A single 45 min tracking shot made with a fixed camera inside the artist’s studio focuses on four windows, the building’s eyes to the world. While zooming in at a painfully slow rate, the viewer is subjected to high-pitched humming akin to a boiling kettle or a nervous system, and entertained with colourful flickering effects and loops until it finally fades into white. Throughout Snow’s diverse practice there is a connection to Modernism in which materiality was held above all and considered to be an autonomous path, but instead of choosing autonomy Sequences demonstrates that Snow focused on materiality to engage his audience with his work and processes.

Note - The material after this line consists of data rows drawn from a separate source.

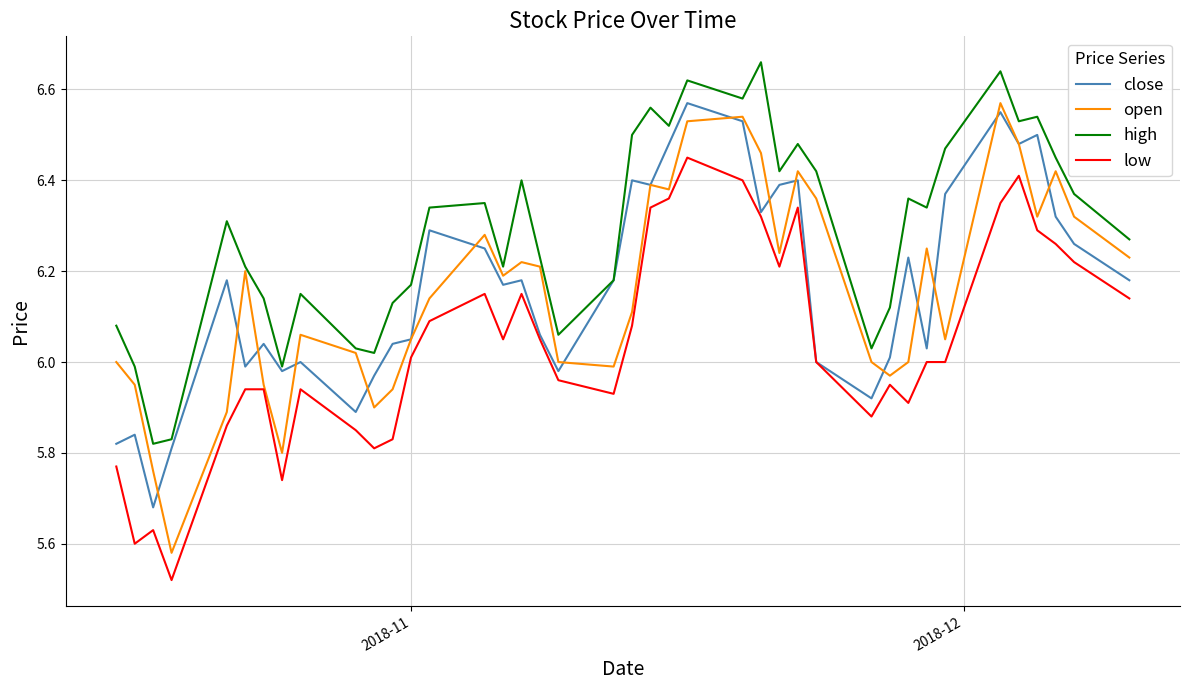

Which series has the largest total across all categories?

high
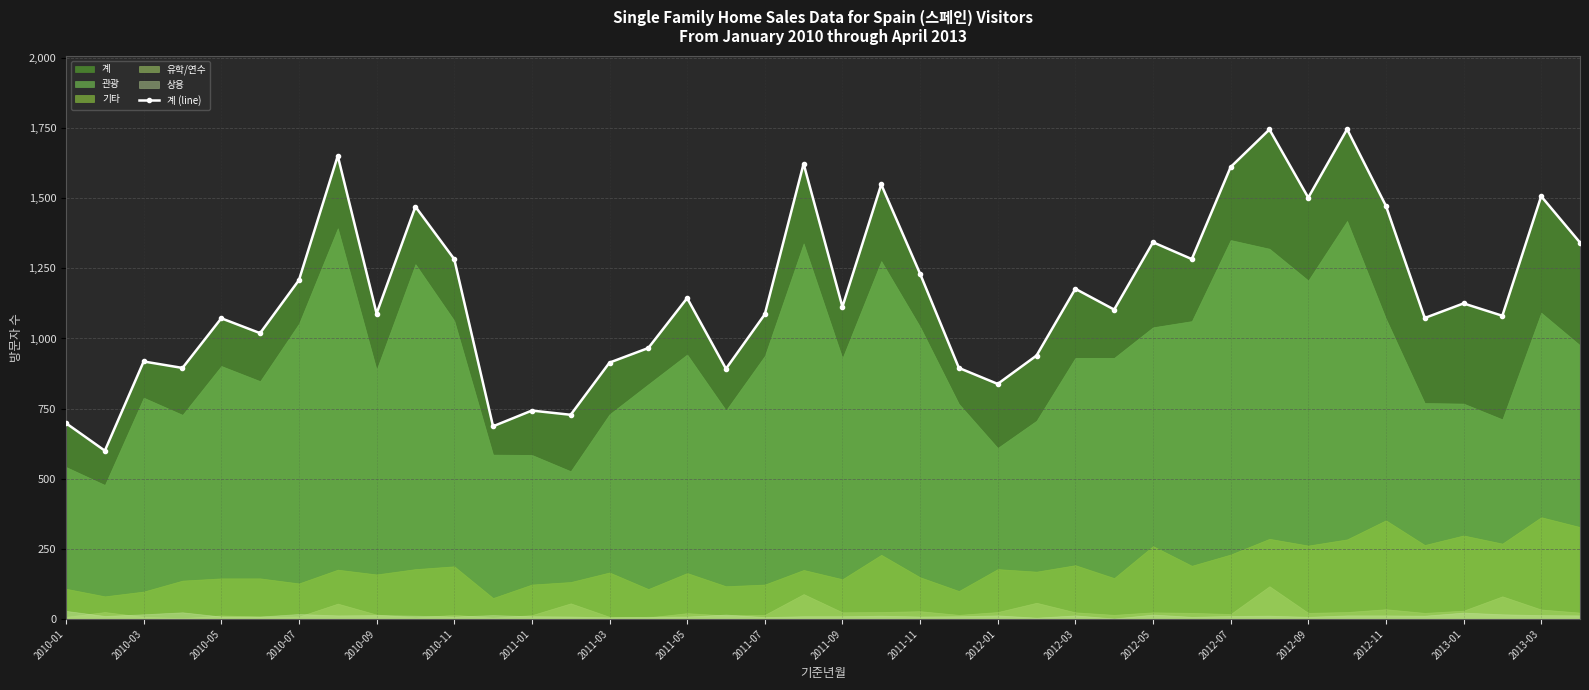

What is the sum of all values?

46362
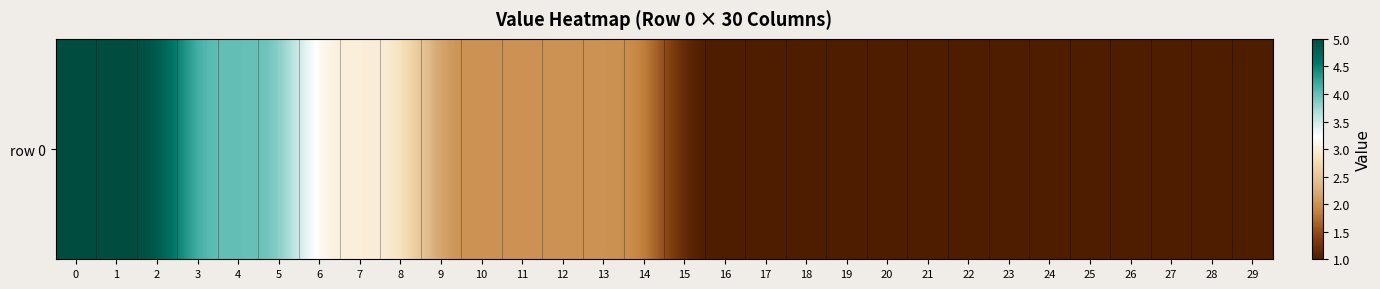

Approximately how many times larger is the value at 21 compared to 16?

1.0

In La Virreina’s smaller space, there is a large collection of war photography by Ricard Garcia Vilanova documenting the pain and daily lives of Syrians. In correlation with the refugee aid, the collection of photographs includes images of peaceful protests, videos recording compromised changes in attitude that occur during war, and images too gruesome and unaltered to recall here. The art institution is the perfect place in which to view political images that can otherwise be poorly influenced by surrounding media.

Blue Project Foundation, Little is Left to Tell: Calvino After Calvino
12 June to 31 October

Blue Project Foundation presents twelve works carefully selected to demonstrate the role of Italo Calvino’s Six Memos for the Next Millennium (1985) in the contemporary moment. The six concepts – lightness, quickness, exactitude, visibility, multiplicity and consistency – were meant to define the values of language and culture as it entered the next millennium. The works chosen in pairs for each of Calvino’s memos mimic the balance he strikes in each lecture by writing about each of the concept’s opposites. Calvino’s ruminations on lightness are ultimately about its unattainability.

By committing to things we value for lightness, the constrictions eventually prove an unbearable weight. Lightness as a quality is held to many lights, but those that resonate with the two artworks by Elmgreen & Dragset and Sam Taylor-Wood are to do with human presence vs. absence, and humor vs. melancholy. The weight of the body is lighter in spirit than its absence, humour is comedy without bodily weight and melancholy is a light, shallow sadness. Second Chance (2013) by Elmgreen & Dragset is an empty noose hung on a post made of weathered and waxed bronze. The heavy material and weight of the decision implied by the noose is balanced by the melancholy of death with no subject. Bram Stoker’s Chair VII (2005) by Taylor-Wood addresses lightness through the body, part of a photographic series in which a girl hovers as she falls off a tipping chair.

The body is captured in the moment beyond gravity’s forgiveness and before the velocity of descent, suspended in a moment of humour before the pain and inevitable crash guaranteed by her sharp shadow (a shadow lacking behind the chair). A text based on dualities so universal might have lead to a vacuous collection of works. The sculptures, digital programs, photographs and paintings by Dora Garcia, Michael Sailstorfer, Elmgreen & Dragset, Sam Taylor-Wood, Ryan McGinley, Daniel Firman, Ignasi Aballi, Rafael Lozano-Hemmer, Xavier Veilhan, Sophie Calle, Laurent Grasso and Gianni Motti not only validate the values identified by Calvino, but also prove the challenges of cultural evolution in a digital age of creative production.